There are real sheikhs out there who abuse their students. I think most of the abuse is spiritual and sometimes marital –if a student becomes a wife, and despite some reactionaries I think it is rarely sexual. A simple reason is that men and women have such strict boundaries that physically inappropriate behavior is very unlikely. A man and woman being in a closed room together would ring off alarm bells in the Muslim community. And both parties involved know that sex outside of marriage is blatantly impermissible. This is something we take very seriously in the Muslim community. But men do take advantage of their students through emotional and spiritual manipulation. How often does this occur? I don’t know. Many criticized Ustadha Zaynab for not naming names but I think it is as wise of her not to do so. To name names would be to give the false illusion that if we just get rid of a few bad apples the problem will dissolve itself. But the problem isn’t (just) the particular men engaged in spiritual abuses but the behavior that all men in that position and the women in their lives should be very aware of and make the ultimate effort to carry themselves with adab and avoid the pitfalls of “shaykhy crushes”.

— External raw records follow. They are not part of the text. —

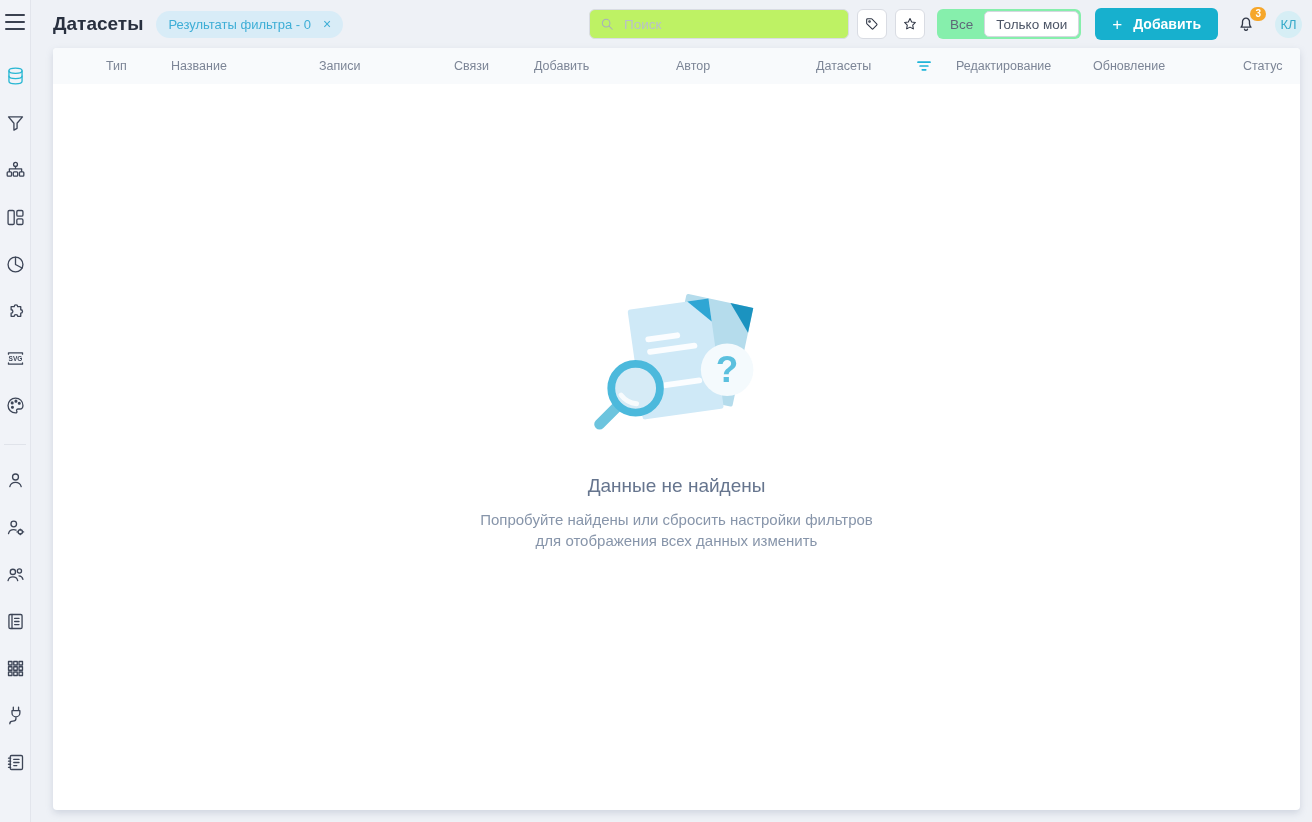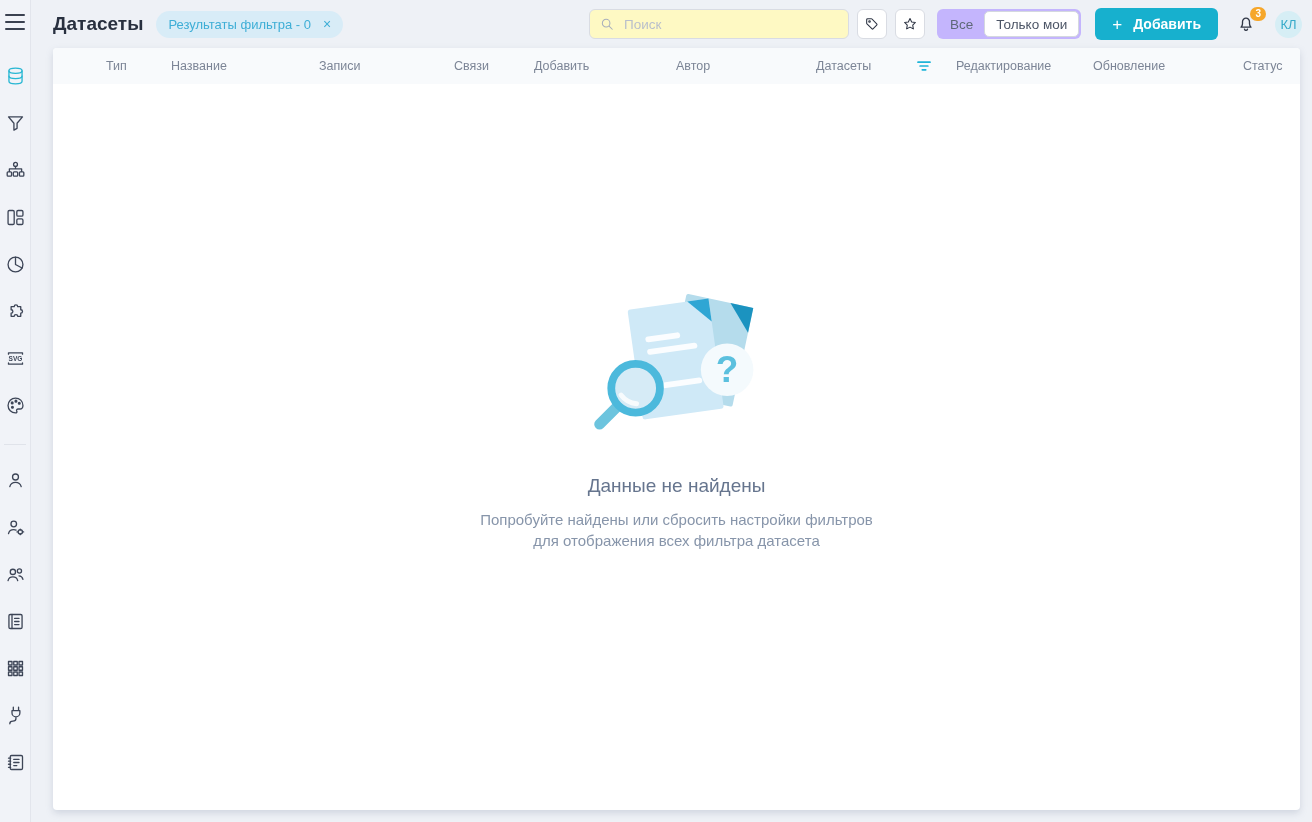--- a/index.html
+++ b/index.html
@@ -35,33 +35,33 @@
   
   .topbar { height:48px; display:flex; align-items:center; padding:0 10px 0 22px; flex-shrink:0; }
   .page-title { font-size:19px; font-weight:bold; color:#28303f; margin-right:13px; }
   .filter-chip {
     background:#d8ecf7; color:#3eaed6; border-radius:14px;
     padding:6px 12px; font-size:13px; display:flex; align-items:center; gap:12px; cursor:default;
   }
   .chip-close { cursor:pointer; font-size:14px; line-height:1; color:#3eaed6; }
   .right-group { margin-left:auto; display:flex; align-items:center; }
   .search-box {
-    width:260px; height:30px; background:#fef9c3; border:1px solid #d9dce3; border-radius:6px;
+    width:260px; height:30px; background:#bef264; border:1px solid #d9dce3; border-radius:6px;
     display:flex; align-items:center; padding:0 10px; gap:8px;
   }
   .search-box svg { width:14px; height:14px; stroke:#a9afbc; fill:none; stroke-width:1.8; stroke-linecap:round; }
   .search-box input { border:none; outline:none; flex:1; font-size:13.5px; color:#3a4150; background:transparent; font-family:"Liberation Sans", sans-serif; }
   .search-box input::placeholder { color:#b9bfcb; }
   .icon-btn {
     width:30px; height:30px; background:#fff; border:1px solid #d9dce3; border-radius:6px;
     display:grid; place-items:center; margin-left:8px; cursor:pointer;
   }
   .icon-btn svg { width:16px; height:16px; stroke:#2f3645; fill:none; stroke-width:1.6; stroke-linecap:round; stroke-linejoin:round; }
   .segmented {
-    margin-left:12px; background:#c4b5fd; border-radius:6px; padding:2px; height:30px;
+    margin-left:12px; background:#86efac; border-radius:6px; padding:2px; height:30px;
     display:flex; align-items:stretch; font-size:13.5px; color:#5f6878;
   }
   .seg-opt { display:flex; align-items:center; padding:0 11px; cursor:pointer; border-radius:5px; }
   .seg-opt.selected { background:#fff; border:1px solid #d4d8df; color:#4c5566; }
   .add-btn {
     margin-left:14px; height:32px; padding:0 17px; background:#17b0ce; color:#fff;
     border:none; border-radius:6px; font-weight:bold; font-size:14px;
     display:flex; align-items:center; gap:11px; cursor:pointer; font-family:"Liberation Sans", sans-serif;
   }
   .add-plus { font-size:17px; font-weight:normal; line-height:1; }
@@ -320,19 +320,19 @@
           <circle cx="147" cy="86" r="27" fill="#f4fafd"></circle>
           <text x="147" y="99" text-anchor="middle" font-size="38" font-weight="bold" fill="#5bc0de" font-family="Liberation Sans, sans-serif">?</text>
 
           <line x1="34" y1="124" x2="16" y2="142" stroke="#6cc4de" stroke-width="11" stroke-linecap="round"></line>
           <circle cx="53" cy="105" r="25" fill="#d6ebf6" stroke="#4cb9dc" stroke-width="8"></circle>
           <path d="M38 112 q6 8 16 9" stroke="#ffffff" stroke-width="5" fill="none" stroke-linecap="round" opacity="0.8"></path>
         </svg>
         <h2 class="empty-title">Данные не найдены</h2>
         <p class="empty-desc">
           <span>Попробуйте найдены или сбросить настройки фильтров</span><br>
-          <span>для отображения всех фильтра датасета</span>
+          <span>для отображения всех данных изменить</span>
         </p>
       </div>
 
     </section>
   </div>
 </div>
 
 </body></html>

As someone in a tariqa I believe in the value of having a personal guide. I think it’s unfortunate for Ustadha Zaynab’s article to be used as an excuse to “cast suspicion over our teachers” or to no longer venerate them. There are few things greater than taking baya (oath) with a sheikh and dedicating one’s self to a spiritual path. It is not for everyone, but for some like myself would be incomplete without it. People will say bad things about any sheikh, especially if he is popular, as a mureed I would advise anyone considering a tariqa to watch their potential sheikh closely for themselves. When I wanted to become a mureed I went to my sheikh’s wife and she advised me to wait; read the sheikh’s book, listen to his lectures and make istikara before making the decision. Our trust is in Allah and following a sheikh –someone more knowledgeable than you who has been on the path longer than you, is a means to do so.

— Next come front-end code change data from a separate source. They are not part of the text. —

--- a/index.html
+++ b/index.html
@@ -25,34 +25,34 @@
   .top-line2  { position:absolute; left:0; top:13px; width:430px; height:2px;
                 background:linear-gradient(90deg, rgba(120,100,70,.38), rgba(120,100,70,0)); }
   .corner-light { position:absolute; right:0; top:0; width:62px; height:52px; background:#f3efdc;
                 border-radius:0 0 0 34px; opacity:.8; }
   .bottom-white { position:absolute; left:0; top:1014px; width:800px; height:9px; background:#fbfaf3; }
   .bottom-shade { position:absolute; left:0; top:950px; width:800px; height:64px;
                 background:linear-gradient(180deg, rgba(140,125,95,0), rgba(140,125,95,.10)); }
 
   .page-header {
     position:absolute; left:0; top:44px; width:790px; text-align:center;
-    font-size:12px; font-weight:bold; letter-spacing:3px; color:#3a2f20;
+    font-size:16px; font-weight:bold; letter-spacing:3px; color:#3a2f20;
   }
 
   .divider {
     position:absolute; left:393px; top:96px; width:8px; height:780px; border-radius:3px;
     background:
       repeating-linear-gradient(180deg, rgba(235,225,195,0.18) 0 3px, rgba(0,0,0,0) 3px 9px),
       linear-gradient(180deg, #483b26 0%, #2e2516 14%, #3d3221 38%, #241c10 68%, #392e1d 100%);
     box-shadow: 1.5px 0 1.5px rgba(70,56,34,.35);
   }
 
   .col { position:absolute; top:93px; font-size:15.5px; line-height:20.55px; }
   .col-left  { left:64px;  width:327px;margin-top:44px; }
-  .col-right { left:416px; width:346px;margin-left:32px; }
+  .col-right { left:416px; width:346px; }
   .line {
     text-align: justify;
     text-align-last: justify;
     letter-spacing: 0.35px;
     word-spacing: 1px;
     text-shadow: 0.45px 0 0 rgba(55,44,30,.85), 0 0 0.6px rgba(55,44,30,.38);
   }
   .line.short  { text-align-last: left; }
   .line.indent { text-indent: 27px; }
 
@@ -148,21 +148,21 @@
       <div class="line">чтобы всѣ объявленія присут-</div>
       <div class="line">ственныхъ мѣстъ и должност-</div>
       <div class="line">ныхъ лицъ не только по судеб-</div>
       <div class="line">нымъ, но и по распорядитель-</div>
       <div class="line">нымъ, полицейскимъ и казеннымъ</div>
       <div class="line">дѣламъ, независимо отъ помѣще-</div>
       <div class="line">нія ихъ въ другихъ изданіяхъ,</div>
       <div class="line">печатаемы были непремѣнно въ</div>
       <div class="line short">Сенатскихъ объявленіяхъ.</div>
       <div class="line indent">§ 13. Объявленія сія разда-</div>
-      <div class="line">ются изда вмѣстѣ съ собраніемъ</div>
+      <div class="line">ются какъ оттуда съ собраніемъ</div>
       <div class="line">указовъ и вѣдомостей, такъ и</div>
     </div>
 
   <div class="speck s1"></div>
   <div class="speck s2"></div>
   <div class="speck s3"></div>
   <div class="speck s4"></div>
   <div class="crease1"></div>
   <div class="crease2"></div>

“Whoever thinks the path is closed should wonder if he has not therefore closed it on himself”
-Sheikh Nuh

Some are under the mistaken belief that there simply are no true sheikhs left. That’s not how God works, the doors of mercy are always open and saints are always among us. There are a lot of rotten people who want mureeds to follow them for their own desires but there are still sheikhs who are teachers only for the sake of Allah. I remember before becoming a mureed listening to a lecture with Sheikh Nuh where he said “Ask Allah to guide you, that is one dua that is always answered”. The solution to the problem of spiritual abuse is not to simply “turn away from our sheikhs” as I’ve seen some readers comment on Ustadha Zayab’s article; it is to turn back to Allah. The Sheikh is a means, not an end. Before I left for home (from Jordan) I went to the Zawiya for the Latifiyyah lecture. As I walked up the steps I became almost frightened, “Where is Sheikh Nuh?!?” I thought. The prominent voice broadcasted throughout the Zawiya wasn’t his. I turn back and started to make my way home until I came across a friend who said to me “You’re coming back, right?” In that moment I said to myself “What are you doing? The tariq is not about Sheikh Nuh it’s about Allah” And I went up and made my dhikr.

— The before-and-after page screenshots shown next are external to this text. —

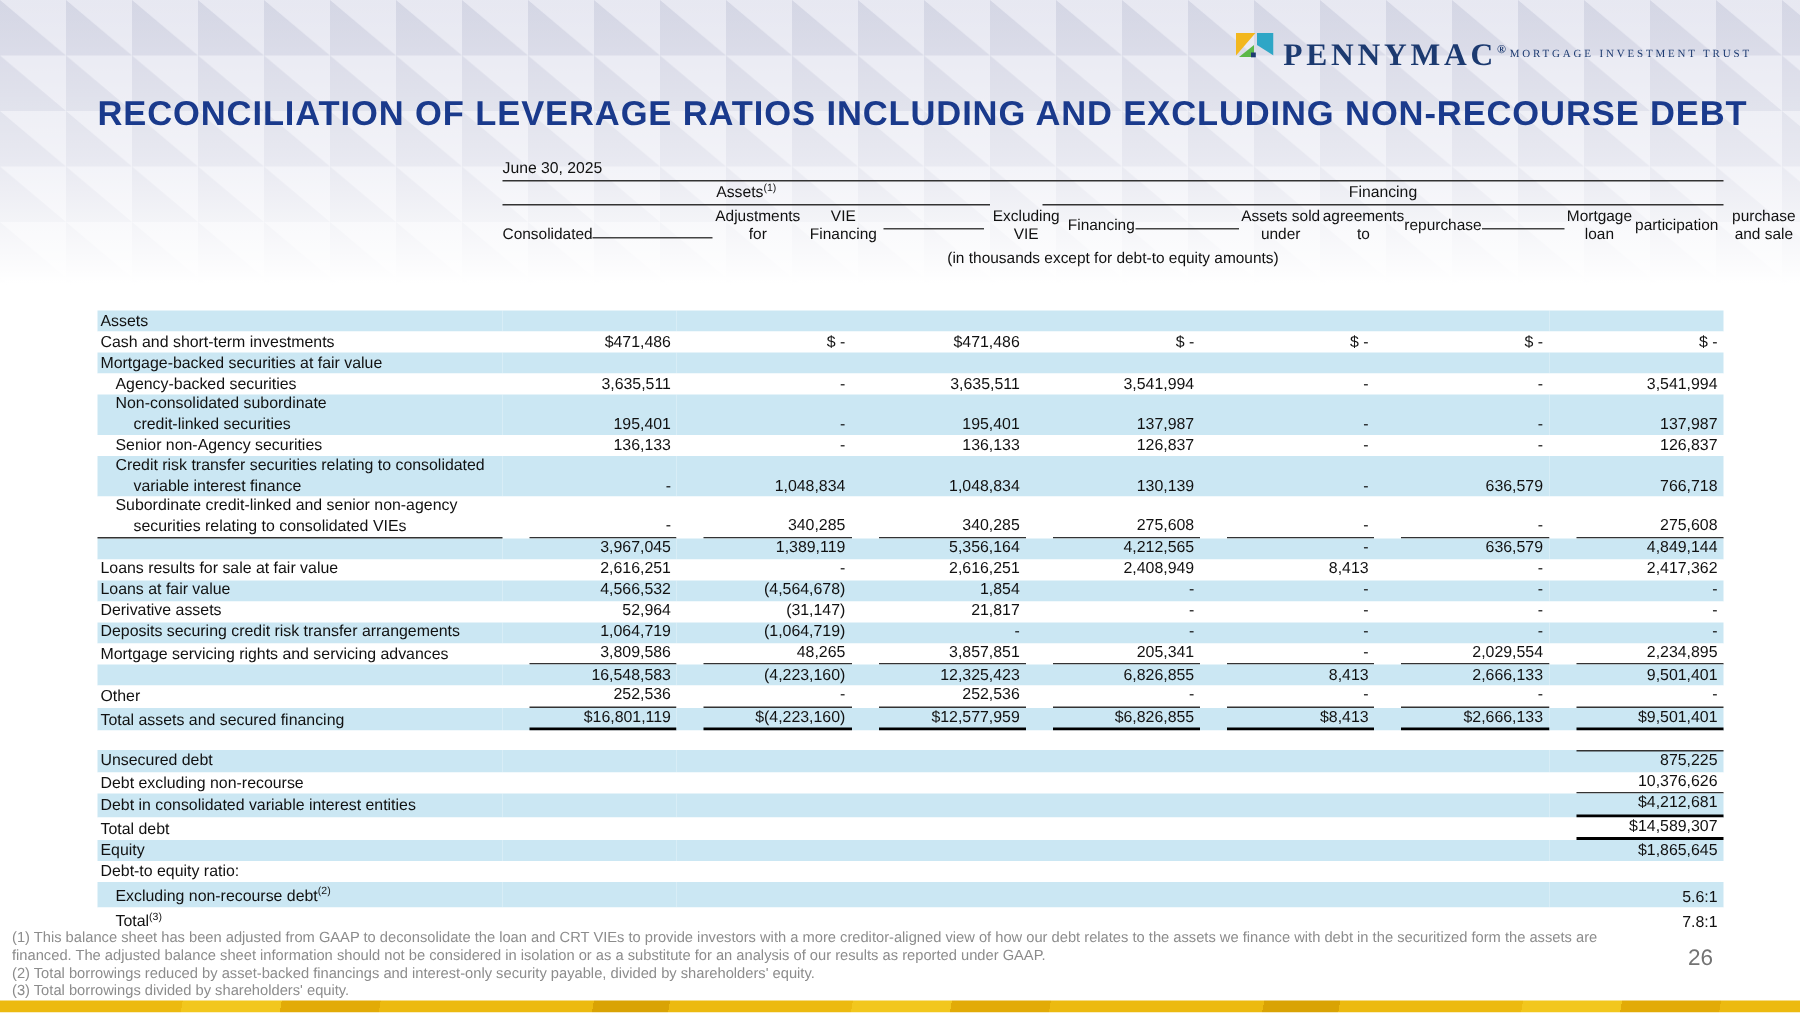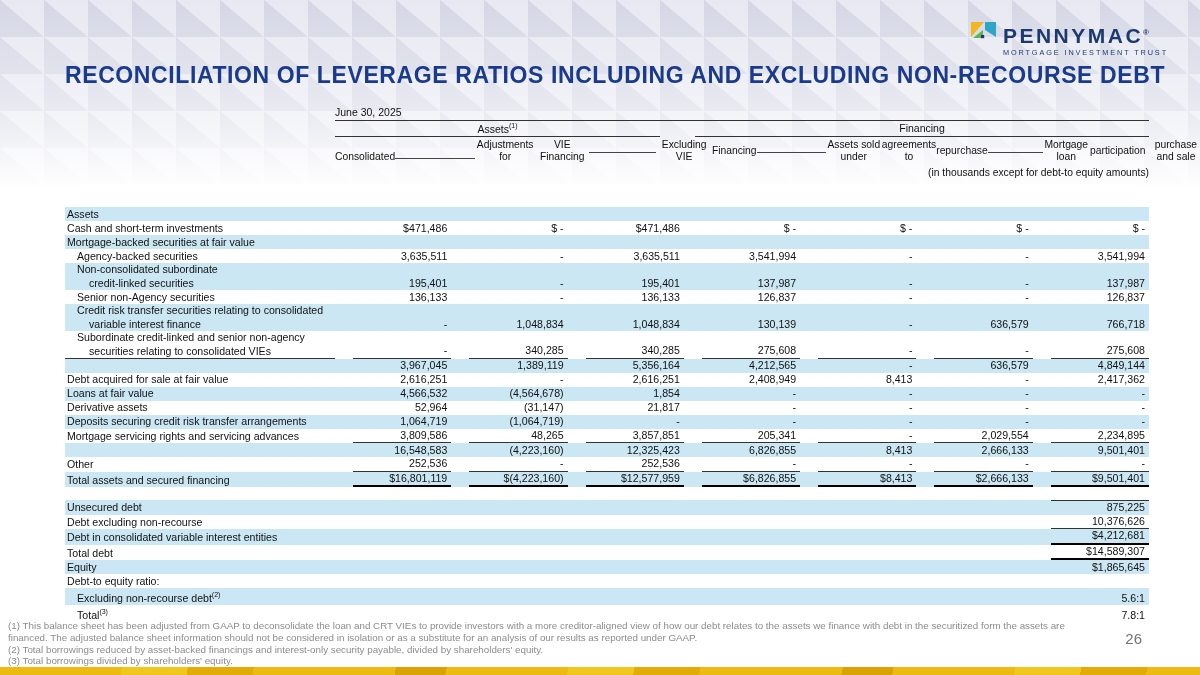--- a/index.html
+++ b/index.html
@@ -9,21 +9,21 @@
   
   .bg-pattern { position:absolute; top:0; left:0; width:1200px; height:190px;
     background-color:#e6e7f1;
     background-image:linear-gradient(to top right, rgba(203,205,222,0.65) 49.5%, rgba(236,237,245,0.15) 50.5%);
     background-size:44px 37px; }
   .bg-pattern::after { content:""; position:absolute; inset:0;
     background:linear-gradient(180deg, rgba(255,255,255,0) 0%, rgba(255,255,255,0.45) 55%, #ffffff 100%); }
 
   
   .logo { position:absolute; top:22px; right:28px; display:flex; align-items:flex-start; gap:7px; }
-  .logo-text { display:flex; flex-direction:column; align-items:flex-start; }
+  .logo-text { display:flex; flex-direction:row; align-items:center;font-family:Liberation Serif, serif; }
   .logo-brand { font-size:21px; font-weight:bold; letter-spacing:2.5px; color:#1c3a70; line-height:22px; }
   .logo-brand sup { font-size:8px; }
   .logo-sub { font-size:7.3px; letter-spacing:1.9px; color:#1c3a70; margin-top:1px; margin-right:4px; }
 
   
   .title { position:absolute; left:65px; top:62px; width:1090px; font-size:23px; font-weight:bold;
     letter-spacing:0.6px; color:#1a3a8c; white-space:nowrap; }
 
   
   .thead { position:absolute; left:65px; top:106px; width:1084px; display:flex; }
@@ -32,21 +32,21 @@
   .h-date { font-size:10.5px; color:#111; padding-bottom:2px; border-bottom:1.2px solid #333; }
   .h-groups { display:flex; margin-top:1px; }
   .h-group { text-align:center; font-size:10.5px; color:#111; padding-bottom:1px; border-bottom:1.2px solid #333; }
   .h-group sup { font-size:7px; }
   .h-group.assets { width:325px; }
   .h-group.financing { margin-left:35px; flex:1; }
   .h-cols { display:flex; align-items:flex-end; margin-top:2px; }
   .h-col { flex:1; display:flex; flex-direction:row; justify-content:center; align-items:center; }
   .h-col .hline { font-size:10.3px; line-height:12.5px; color:#111; text-align:center; }
   .h-col .hrule { width:80px; border-bottom:1.5px solid #444; margin-top:3px; }
-  .h-units { text-align:right; font-size:10.3px; color:#111; margin-top:3px; margin-bottom:2px; }
+  .h-units { text-align:center; font-size:10.3px; color:#111; margin-top:3px; margin-bottom:2px; }
 
   
   .tbl-wrap { position:absolute; left:65px; top:207px; width:1084px; }
   table.lev { width:1084px; border-collapse:collapse; table-layout:fixed; }
   table.lev td { font-size:10.6px; color:#111; vertical-align:bottom; height:14px; padding:0; }
   col.c-label { width:270px; }
   tr.blue td { background:#cbe7f3; }
   tr.white td { background:#ffffff; }
   td.spacer { height:13px !important; background:#fff !important; }
   td.lbl .lline { line-height:13.5px; white-space:nowrap; }
@@ -386,21 +386,21 @@
             </td>
             <td class="num">
               <div class="v">636,579</div>
             </td>
             <td class="num">
               <div class="v">4,849,144</div>
             </td>
           </tr>
           <tr class="white">
             <td class="lbl ind0">
-              <div class="lline">Debt acquired for sale at fair value</div>
+              <div class="lline">Loans results for sale at fair value</div>
             </td>
             <td class="num">
               <div class="v">2,616,251</div>
             </td>
             <td class="num">
               <div class="v">-</div>
             </td>
             <td class="num">
               <div class="v">2,616,251</div>
             </td>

“The shariah is higher than the sheikh”
-Sheikh Nuh

One of the signs of a true sheikh is his knowing that the law is above him. And you should know the law is above him. We all have, now more than ever, practical means to learn fiqh. If someone claims to be a sheikh (of any kind) and does not sacrilege shariah, leave them. The very least anyone of us can do is avoid the haram and do the obligatory; a sheikh should be an example and avoid the makruh as well. God’s law is higher than any sheikh and if you want to protect yourself from spiritual abuse you must know the law by which to judge the sheikh’s behavior.

Our community is in desperate need of a religious revival. Anyone who takes Ustadha Zaynab’s article as a means to turn away from shuykuh has come to a dangerous conclusion. The solution to poor human interaction is to improve it, not to end it, especially when what’s at stake is the acquisition of Islamic knowledge, and knowledge is the right of every believer, wherever he finds it, he takes it.